The shell of the house stood abject and battered for a number of years, its broken windows telling its ugly story to all who came that way. On a moonlight night an impressionable girl passing the house could readily have seen the ghost of a woman’s form leaning imploringly from the belvedere—one girl did see it, and not even her later confession that the ghost was a fabric of moonbeams has been sufficient to rid the building of its name—The Haunted House. Nor, when inside the stout old walls a new and finer residence was built in cheerful defiance of the ghost, could the spirit of tragedy be easily banished. We shall hear one more story—a brief one—and then we may judge.

The war came and passed and left New Orleans dominated politically by those who had been their slaves. The pendulum swung so far to the extreme that a public school for both white and black children was ordained and, by coincidence or cunning design, was established in the Haunted House. It was of course an unfortunate move, and served no purpose except to whet racial antagonism. There came, finally, the breaking point. A white political organization which had been recuperating in strength sent a delegation one afternoon to call at the school. They were met by the teachers, to whom they issued a command to muster the school for roll-call. One of the pupils, a girl of exceptional beauty, heard the commotion from the upper hall, and peering over the banisters realized the significance of the roll-call—that the white pupils were to be segregated from the black. She leaned far over, to catch every word, when a shell comb fell from her hair and shattered on the marble floor below. She burst into tears and fled to an upper room.
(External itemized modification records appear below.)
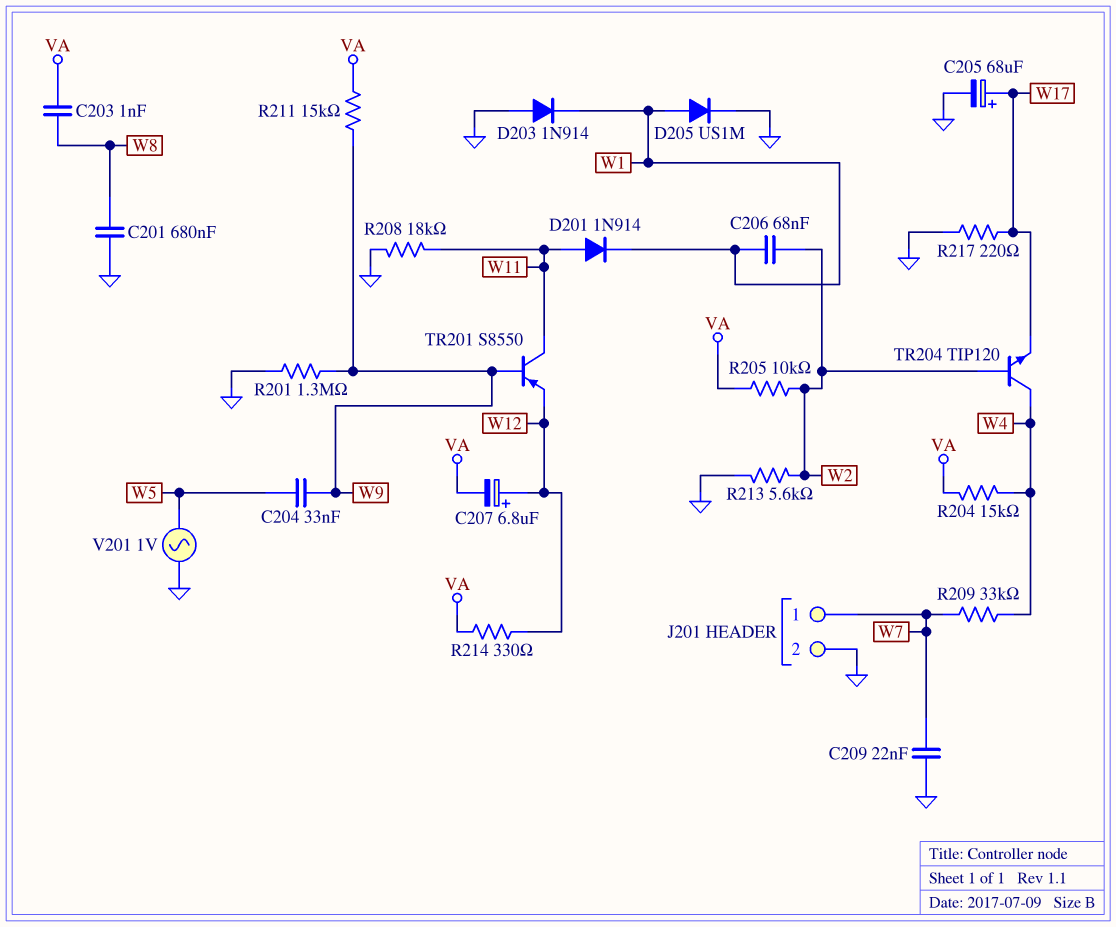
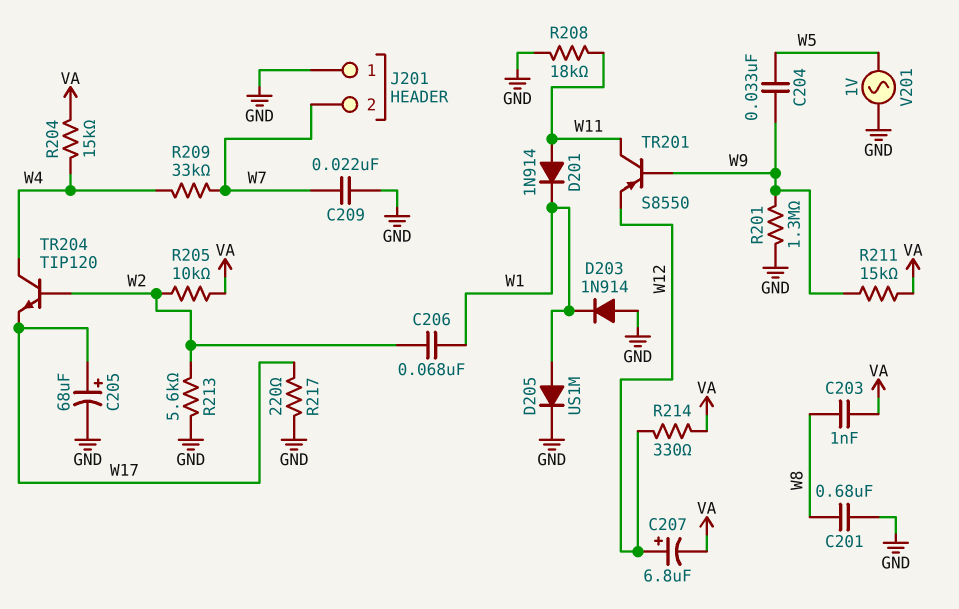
J201 pin 1: W7 -> GND
J201 pin 2: GND -> W7

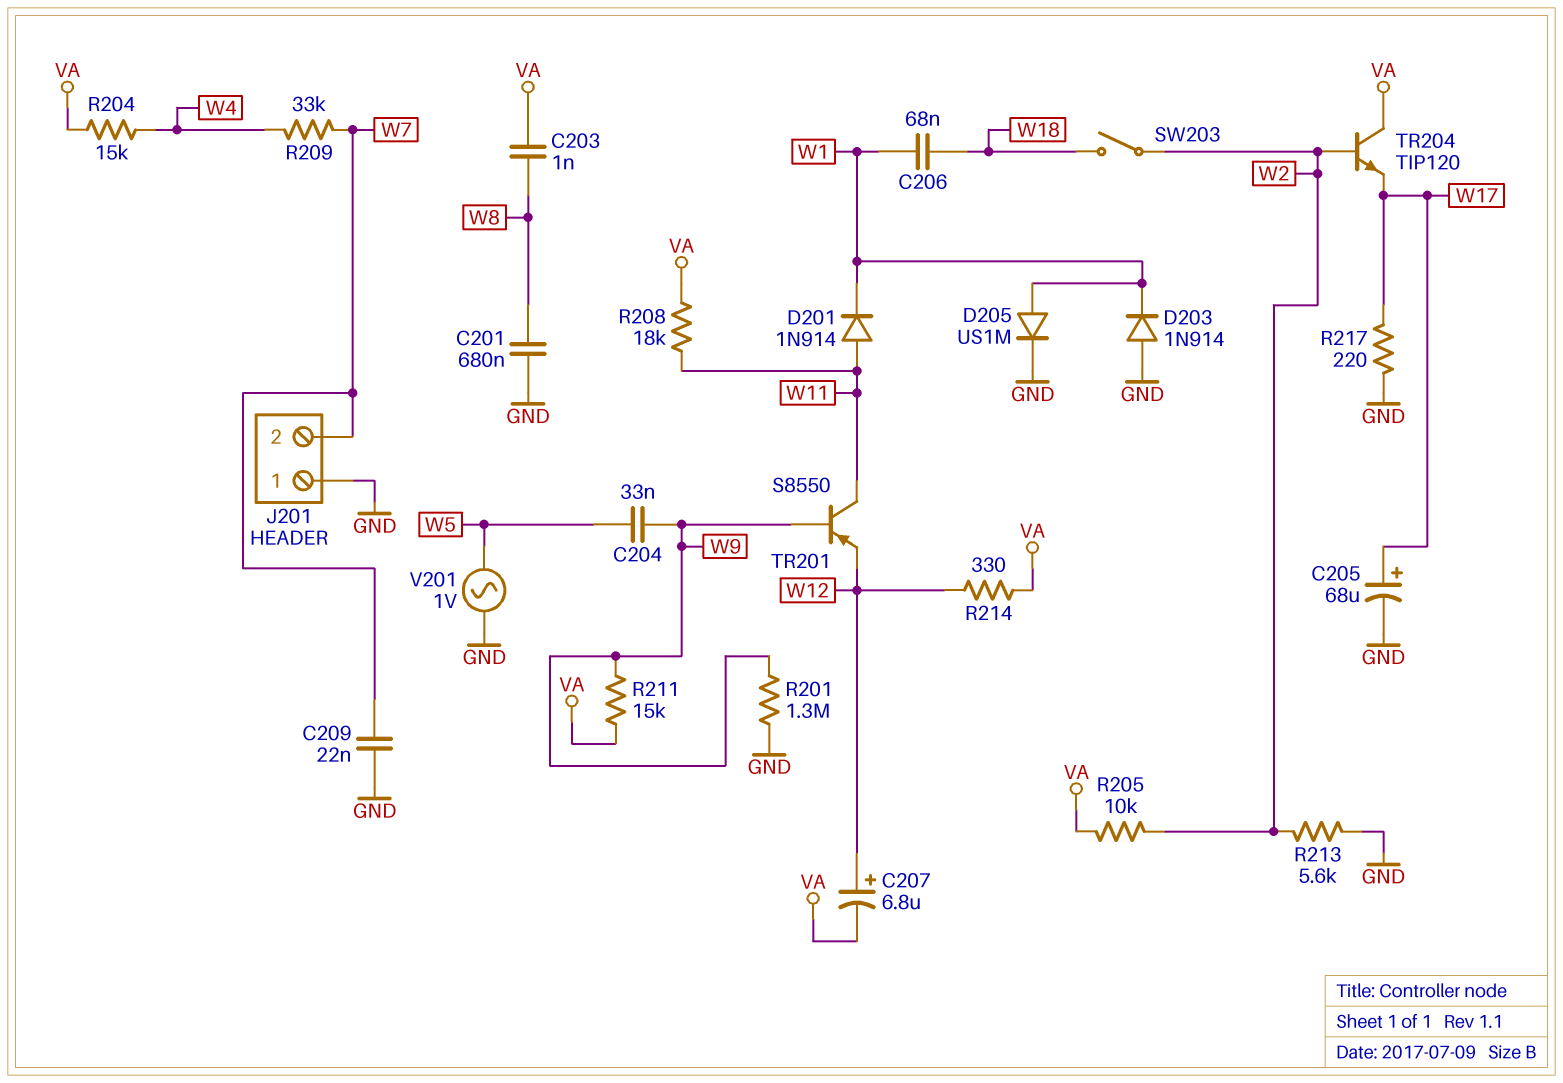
C206: 68nF (W1, W2) -> 68nF (W1, W18)
R208: 18k (GND, W11) -> 18k (VA, W11)
SW203: none -> switch (W2, W18)
TR204: NPN TIP120 (B W2, C W4, E W17) -> NPN TIP120 (B W2, C VA, E W17)

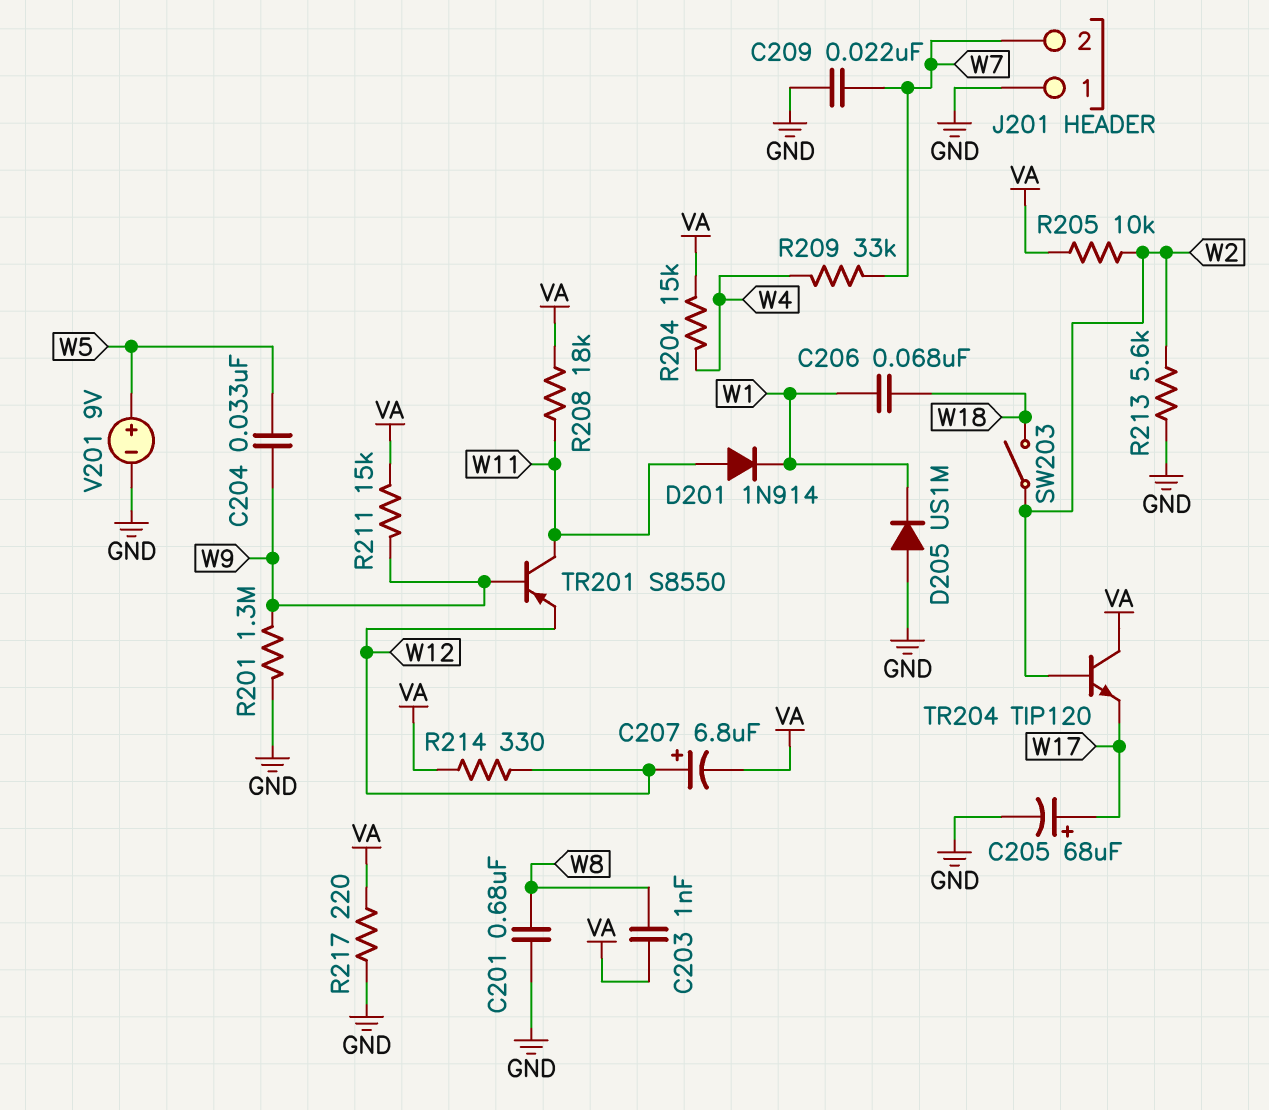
D203: diode 1N914 (A GND, K W1) -> none
D205: diode US1M (A W1, K GND) -> diode US1M (A GND, K W1)
R217: 220 (GND, W17) -> 220 (GND, VA)
V201: AC 1V (GND, W5) -> 9V (plus W5, minus GND)

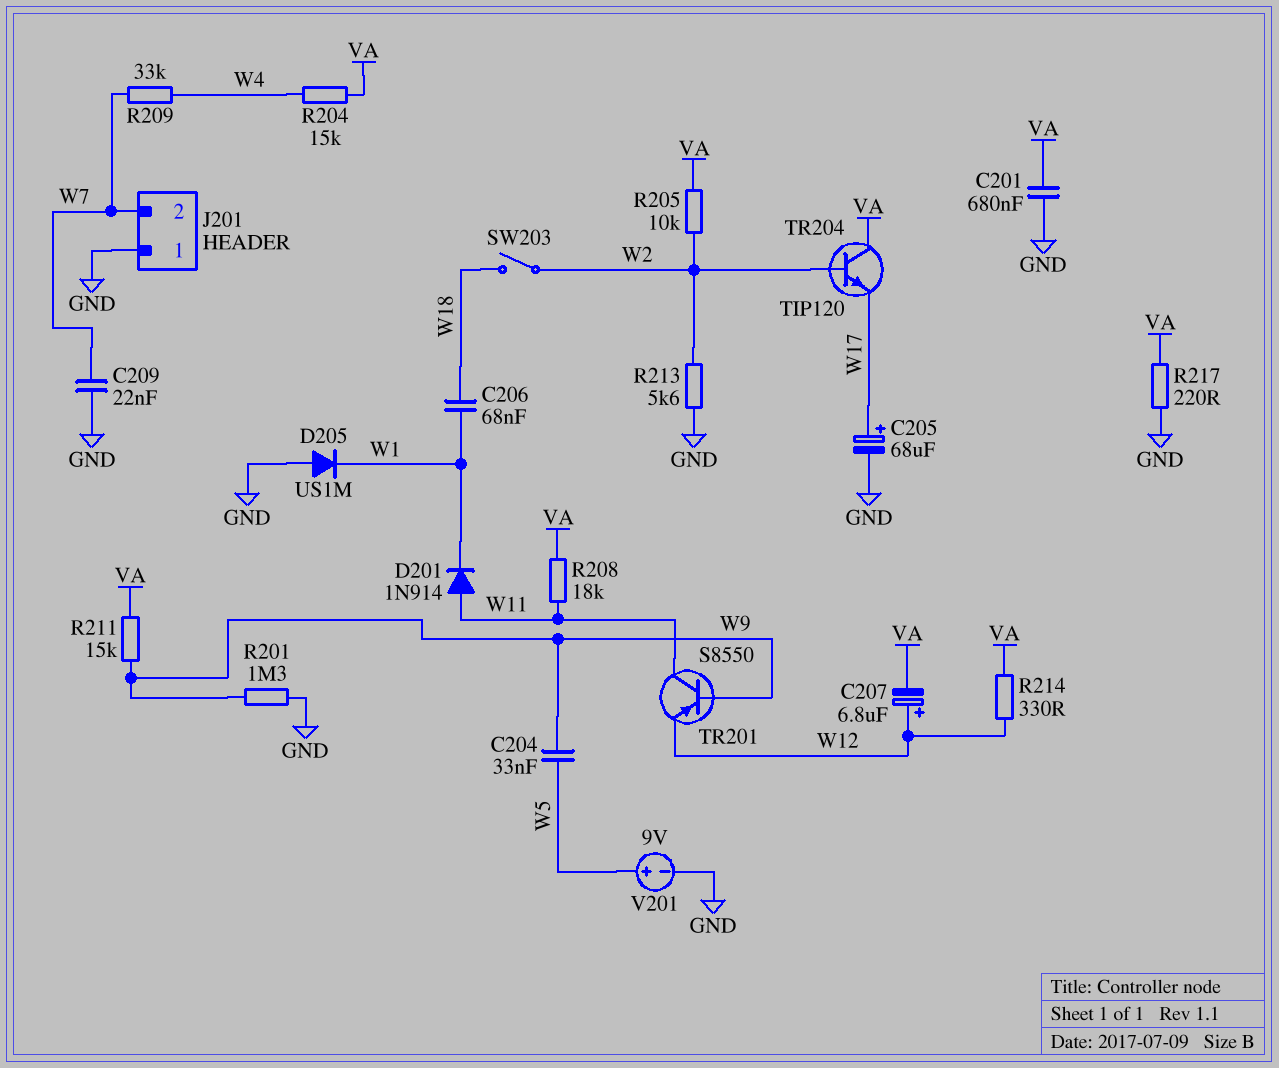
C201: 680nF (GND, W8) -> 680nF (GND, VA)
C203: 1nF (VA, W8) -> none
The roll-call ended. All pupils who had negro blood were ordered from the house. When the slight flurry had subsided, and the delegation had left, the principal and one of the teachers found Marguerite upstairs in a paroxysm of grief. “The comb was my mother’s,” she sobbed, and when the teacher tried to comfort her, became hysterical. The principal drew the teacher outside. “It is not on account of the comb,” she said. “Marguerite’s mother was an octoroon; she married a white sea-captain. He loved her so much that in order to marry her he opened his wrist and let a few drops of her blood into his own, so that he might swear that he had African blood in his veins and get a marriage license. Only Marguerite and I and one or two others knew her story—and no one would have suspected, for she is so beautiful. She is engaged to be married, and her fiancé didn’t know. But the roll-call—now she will leave school, and he must learn of it.”

Which was the greater tragedy—the brutality of slave torture, or the death of the exquisite school-girl’s romance? It may be you will find the answer from the ghost, if ten years of children’s lessons, and the arpeggios and trills of a conservatory of music, and subsequent vapors of lodging-house cooking have not frightened the ghost herself away. Go and see. Far and down in the old quarter of New Orleans, where Hospital Street meets Royal, you will scarcely hear the drone of the modern city at work. In the vieux carré one may converse easily with ghosts. You will find no answer here.